Quote the listing below in its entirety, omitting every image.

_Records shown:_
%%
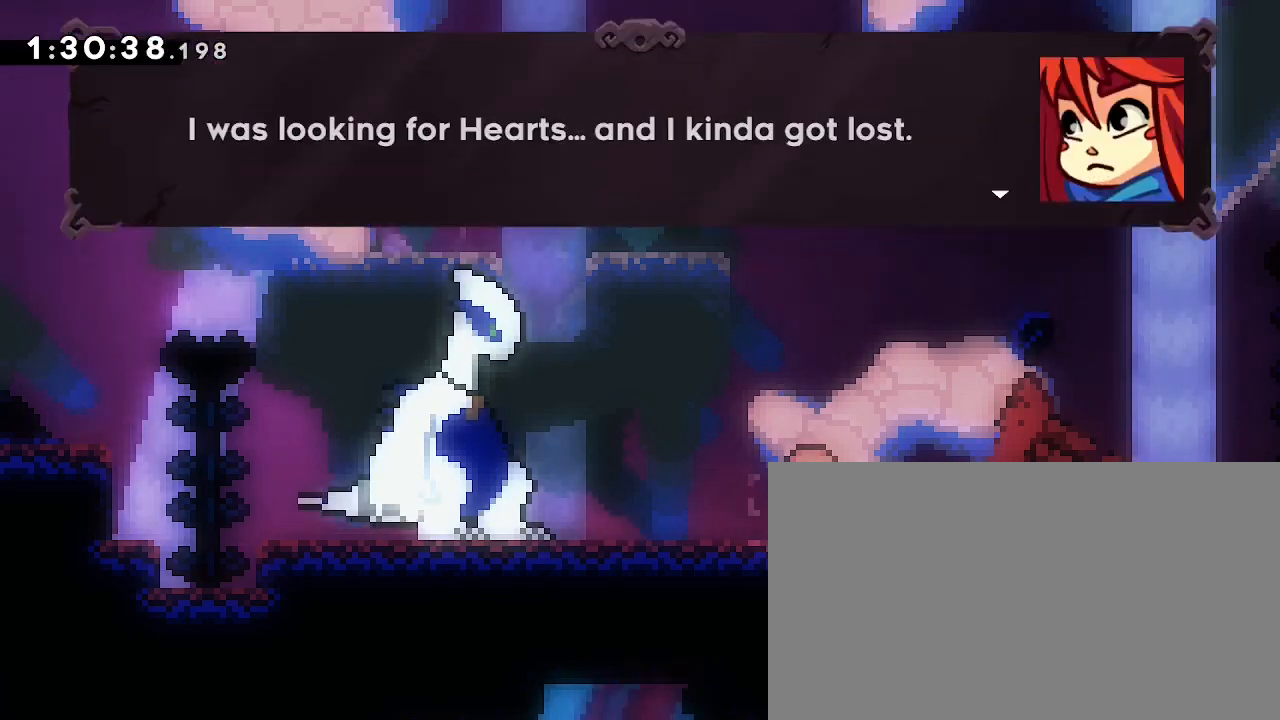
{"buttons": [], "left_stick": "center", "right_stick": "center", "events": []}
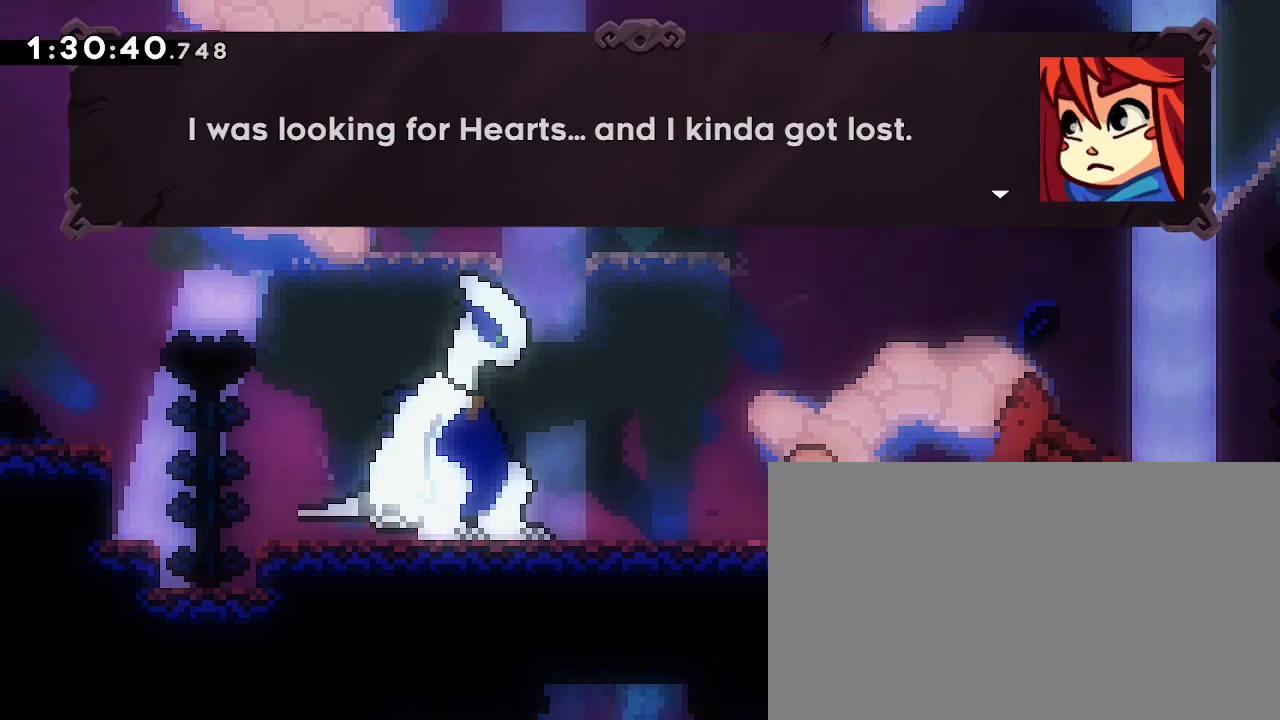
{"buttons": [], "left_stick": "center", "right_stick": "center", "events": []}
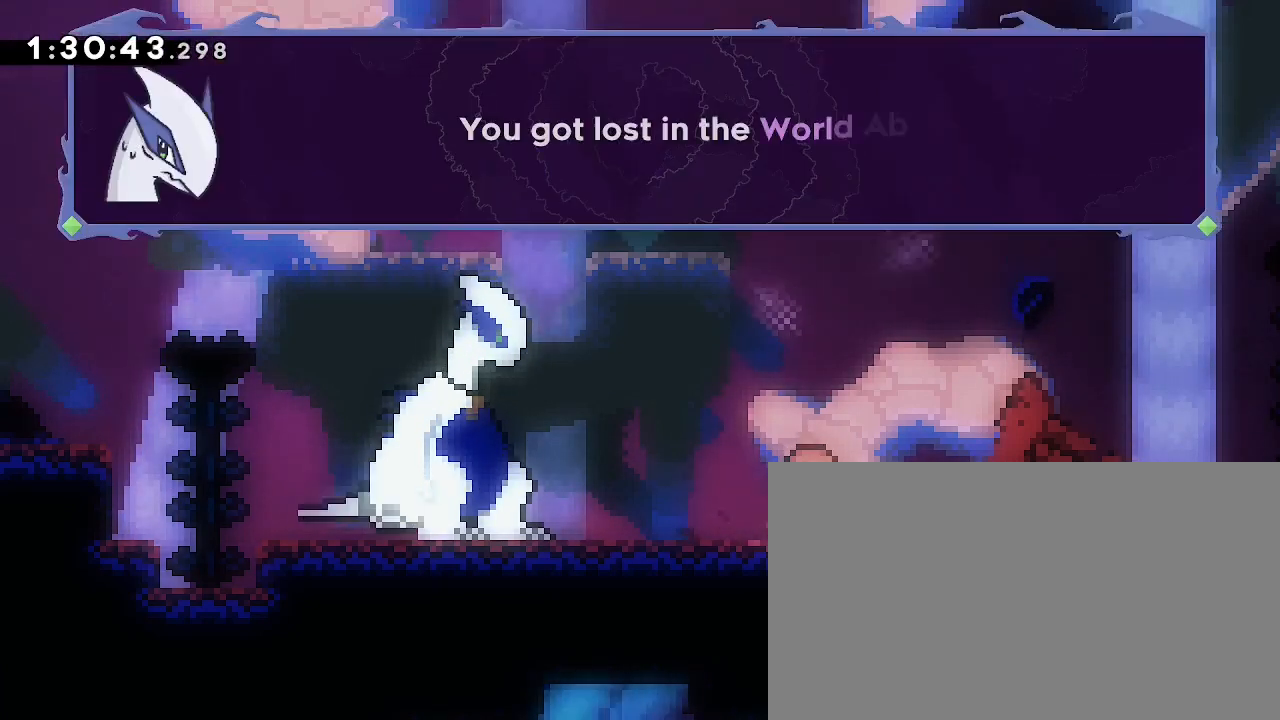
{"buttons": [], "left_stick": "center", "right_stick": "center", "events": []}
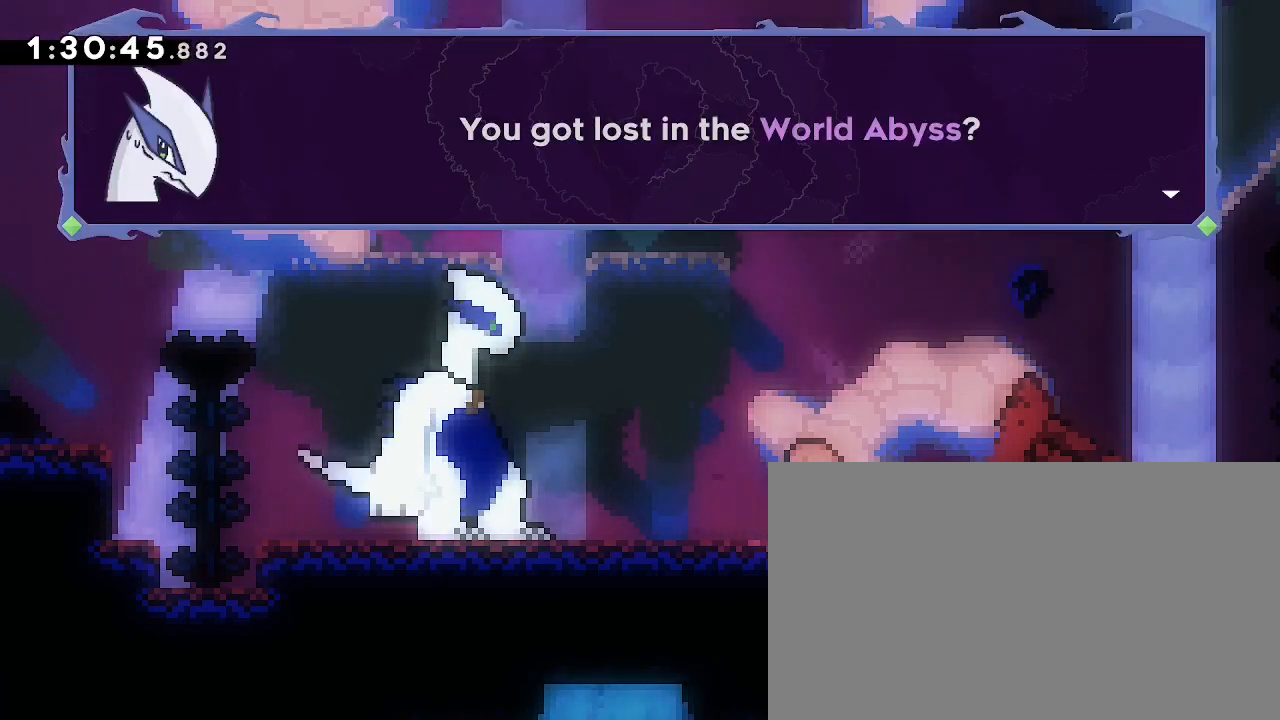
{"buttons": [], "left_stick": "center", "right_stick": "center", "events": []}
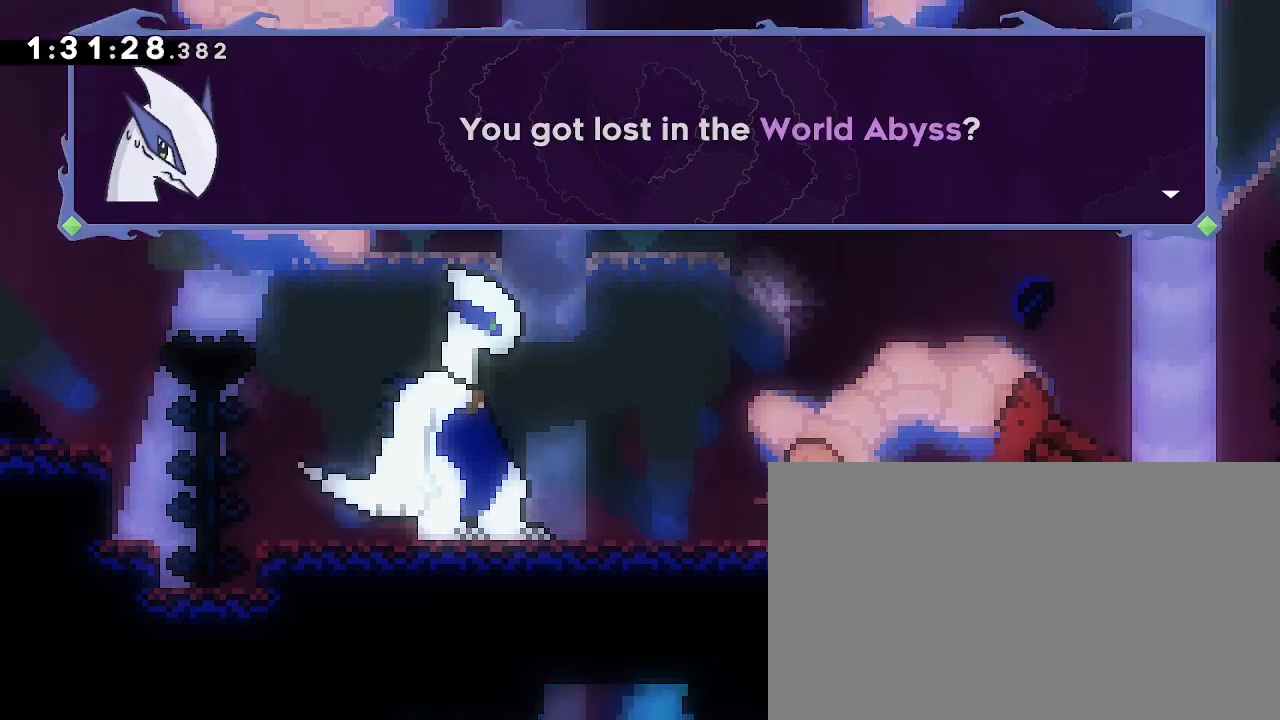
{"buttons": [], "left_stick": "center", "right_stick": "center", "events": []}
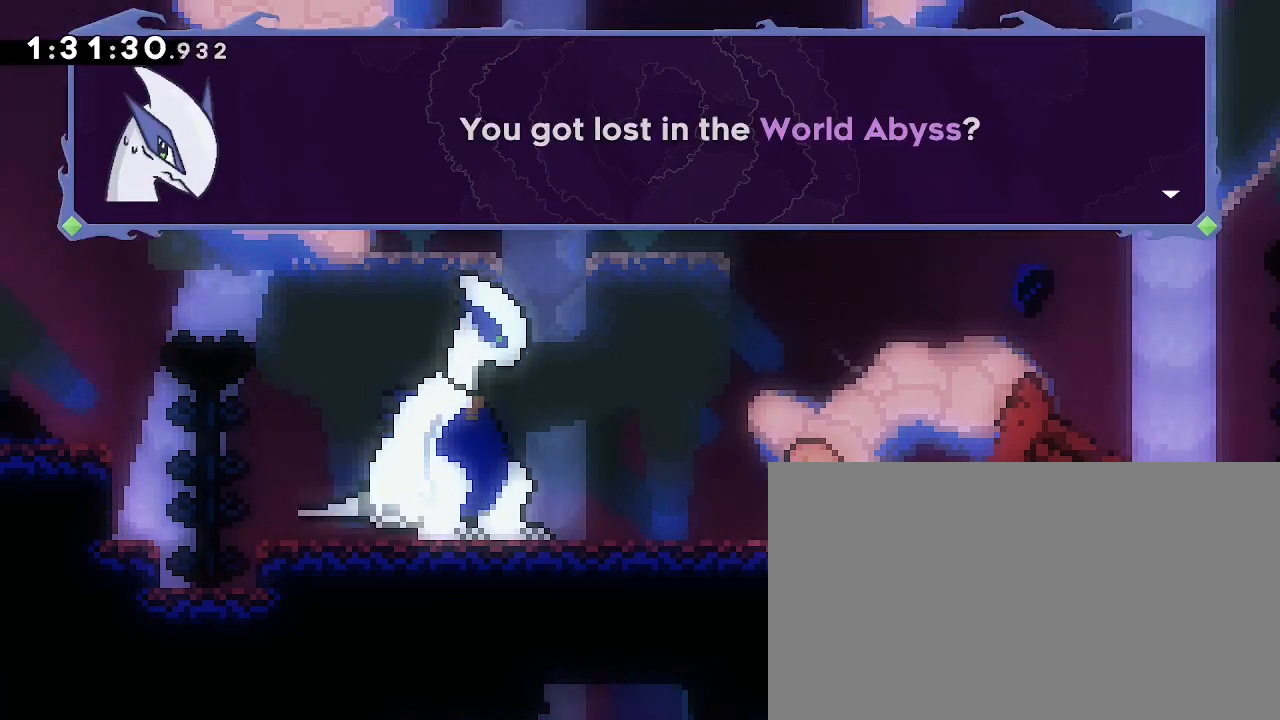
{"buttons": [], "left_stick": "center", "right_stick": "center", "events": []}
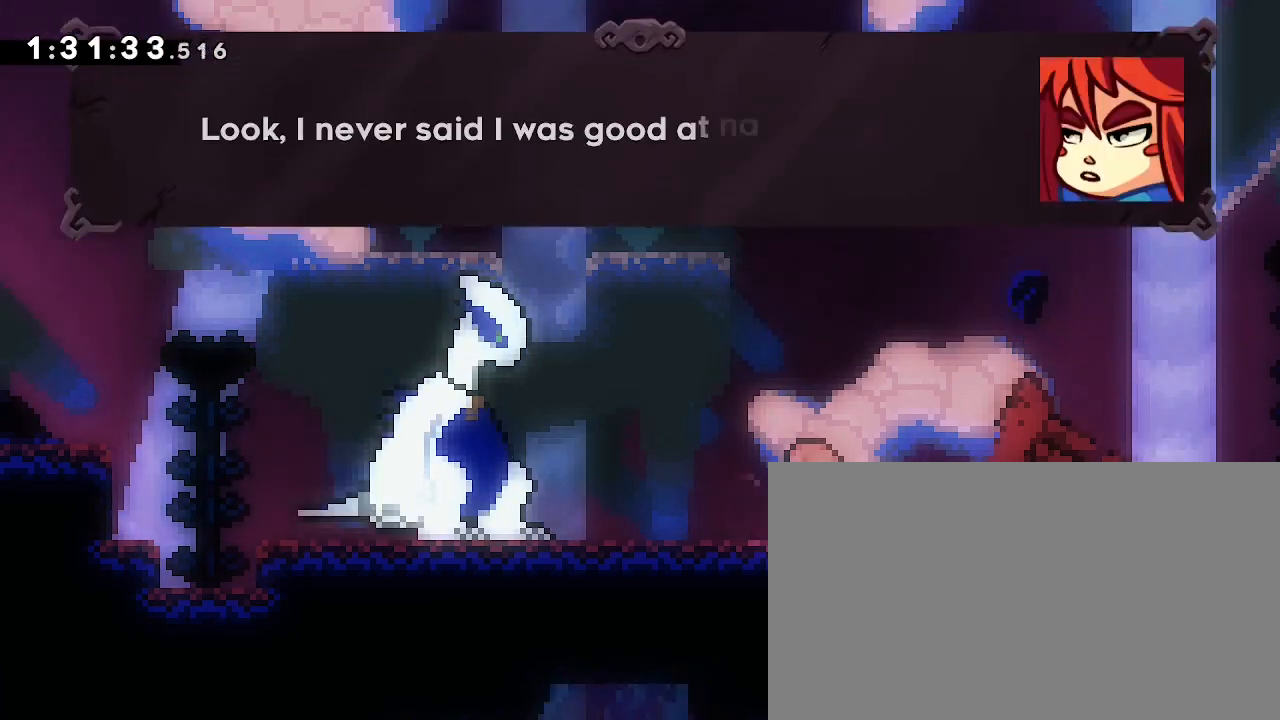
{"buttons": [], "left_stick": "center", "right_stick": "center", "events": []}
%%
_Task output:_
{"buttons": [], "left_stick": "center", "right_stick": "center", "events": []}
{"buttons": [], "left_stick": "center", "right_stick": "center", "events": []}
{"buttons": [], "left_stick": "center", "right_stick": "center", "events": []}
{"buttons": [], "left_stick": "center", "right_stick": "center", "events": []}
{"buttons": [], "left_stick": "center", "right_stick": "center", "events": []}
{"buttons": [], "left_stick": "center", "right_stick": "center", "events": []}
{"buttons": [], "left_stick": "center", "right_stick": "center", "events": []}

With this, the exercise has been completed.